Every model implements feed_delay() / order_delay() / fill_delay() returning non-negative nanoseconds, plus a sample() that bundles all three.

Quick start¶

PythonNode.jsCodonQuickJS

from flox_py.latency_models import GaussianLatency

latency = GaussianLatency(
    feed_mean_ns=600_000, feed_stddev_ns=80_000,
    order_mean_ns=1_200_000, order_stddev_ns=200_000,
    fill_mean_ns=600_000, fill_stddev_ns=80_000,
    seed=42,
)
s = latency.sample()
print(s.feed_ns, s.order_ns, s.fill_ns)

const flox = require('@flox-foundation/flox');

const latency = new flox.GaussianLatency({
  feedMeanNs: 600_000, feedStddevNs: 80_000,
  orderMeanNs: 1_200_000, orderStddevNs: 200_000,
  fillMeanNs: 600_000, fillStddevNs: 80_000,
  seed: 42,
});
const s = latency.sample();
console.log(s.feedNs, s.orderNs, s.fillNs);

from flox.latency import GaussianLatency

latency = GaussianLatency(
    feed_mean_ns=600_000.0, feed_stddev_ns=80_000.0,
    order_mean_ns=1_200_000.0, order_stddev_ns=200_000.0,
    fill_mean_ns=600_000.0, fill_stddev_ns=80_000.0,
    seed=42)
s = latency.sample()
print(s.feed_ns, s.order_ns, s.fill_ns)

const latency = new flox.GaussianLatency({
    feedMeanNs: 600000, feedStddevNs: 80000,
    orderMeanNs: 1200000, orderStddevNs: 200000,
    fillMeanNs: 600000, fillStddevNs: 80000,
    seed: 42,
});
const s = latency.sample();
console.log(s.feedNs, s.orderNs, s.fillNs);

Pass seed for reproducible runs. reset(seed) replays the same sequence.

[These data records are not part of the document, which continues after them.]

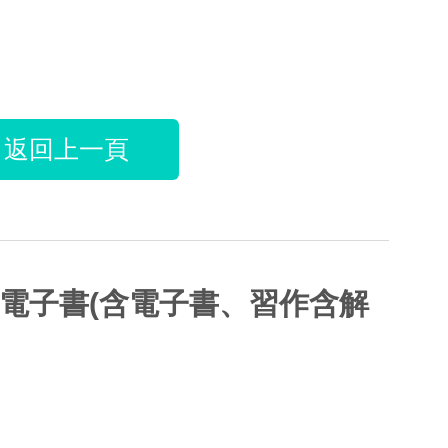
返回上一頁
體育電子書(含電子書、習作含解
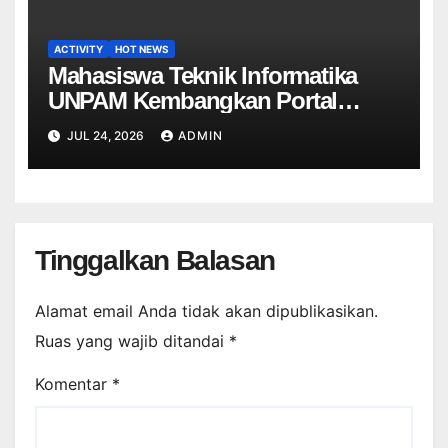
ACTIVITY
HOT NEWS
Mahasiswa Teknik Informatika
UNPAM Kembangkan Portal
Informasi Sekolah Berbasis Web
JUL 24, 2026
ADMIN
untuk SDN Curug 4
Tinggalkan Balasan
Alamat email Anda tidak akan dipublikasikan.
Ruas yang wajib ditandai
*
Komentar
*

Applying samples in your backtest loop¶

Phase 1 leaves integration to the user app. Around a SimulatedExecutor the pattern is:

PythonNode.js

import flox_py as flox
from flox_py.latency_models import ExponentialLatency

sim = flox.SimulatedExecutor()
latency = ExponentialLatency(
    feed_mean_ns=400_000,
    order_mean_ns=900_000,
    fill_mean_ns=400_000,
    seed=7,
)

def on_trade(ts_ns, sym_id, price, qty, is_buy):
    s = latency.sample()
    sim.advance_clock(ts_ns + s.feed_ns)
    sim.on_trade_qty(sym_id, price, qty, is_buy)

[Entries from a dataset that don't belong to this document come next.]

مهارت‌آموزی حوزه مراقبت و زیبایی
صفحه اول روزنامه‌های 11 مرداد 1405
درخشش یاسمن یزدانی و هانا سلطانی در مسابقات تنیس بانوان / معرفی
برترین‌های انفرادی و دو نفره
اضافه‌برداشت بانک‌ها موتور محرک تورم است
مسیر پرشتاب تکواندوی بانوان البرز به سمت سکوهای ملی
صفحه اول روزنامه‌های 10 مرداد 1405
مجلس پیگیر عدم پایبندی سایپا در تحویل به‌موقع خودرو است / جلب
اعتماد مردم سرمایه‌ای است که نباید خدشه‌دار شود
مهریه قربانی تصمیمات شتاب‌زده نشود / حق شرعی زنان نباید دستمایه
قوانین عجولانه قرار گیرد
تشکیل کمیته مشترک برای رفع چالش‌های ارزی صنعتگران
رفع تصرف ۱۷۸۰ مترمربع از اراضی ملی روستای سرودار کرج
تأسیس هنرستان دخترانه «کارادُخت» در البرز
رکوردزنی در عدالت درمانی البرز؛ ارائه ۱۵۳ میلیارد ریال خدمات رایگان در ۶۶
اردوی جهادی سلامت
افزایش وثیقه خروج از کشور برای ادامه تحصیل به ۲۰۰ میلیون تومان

const flox = require('@flox-foundation/flox');

const sim = new flox.SimulatedExecutor();
const latency = new flox.ExponentialLatency({
  feedMeanNs: 400_000, orderMeanNs: 900_000, fillMeanNs: 400_000, seed: 7,
});

function onTrade(tsNs, symId, price, qty, isBuy) {
  const s = latency.sample();
  sim.advanceClock(tsNs + s.feedNs);
  sim.onTradeQty(symId, price, qty, isBuy);
}

Same shape in every binding: pull a sample, add the right component to the relevant timestamp, hand the delayed value to the simulator.

Calibrating from a recording¶

If you have measured latencies from a live run, hand the arrays to EmpiricalLatency:

PythonNode.js

from flox_py.latency_models import calibrate_from_samples

latency = calibrate_from_samples(
    feed_samples=feed_arr,
    order_samples=order_arr,
    fill_samples=fill_arr,
    seed=11,
)

const latency = new flox.EmpiricalLatency({
  feedSamples: feedArr,
  orderSamples: orderArr,
  fillSamples: fillArr,
  seed: 11,
});

Sampling is uniform with replacement. The resulting distribution shape matches the recording exactly, no smoothing or kernel density estimate. For a smoothed distribution, fit a parametric model and use GaussianLatency or ExponentialLatency instead.

When to skip latency entirely¶

For bar-driven strategies on minute-or-larger timeframes, latency rarely changes backtest results. Instant mode is the right default. Reach for this module when:

You are market-making and round-trip determines whether you get a fill at all.
You are testing a latency-arbitrage strategy where round-trip is the whole point.
A live recording diverges from the instant-mode backtest and you want to localize whether the gap is latency-driven.

What is not here yet (Phase 2)¶

Engine-level integration through BacktestConfig.latency. Today the user app applies samples manually; Phase 2 wires the primitive into SimulatedExecutor so one knob controls every fill path.
Per-symbol calibration. Phase 1 is global per component.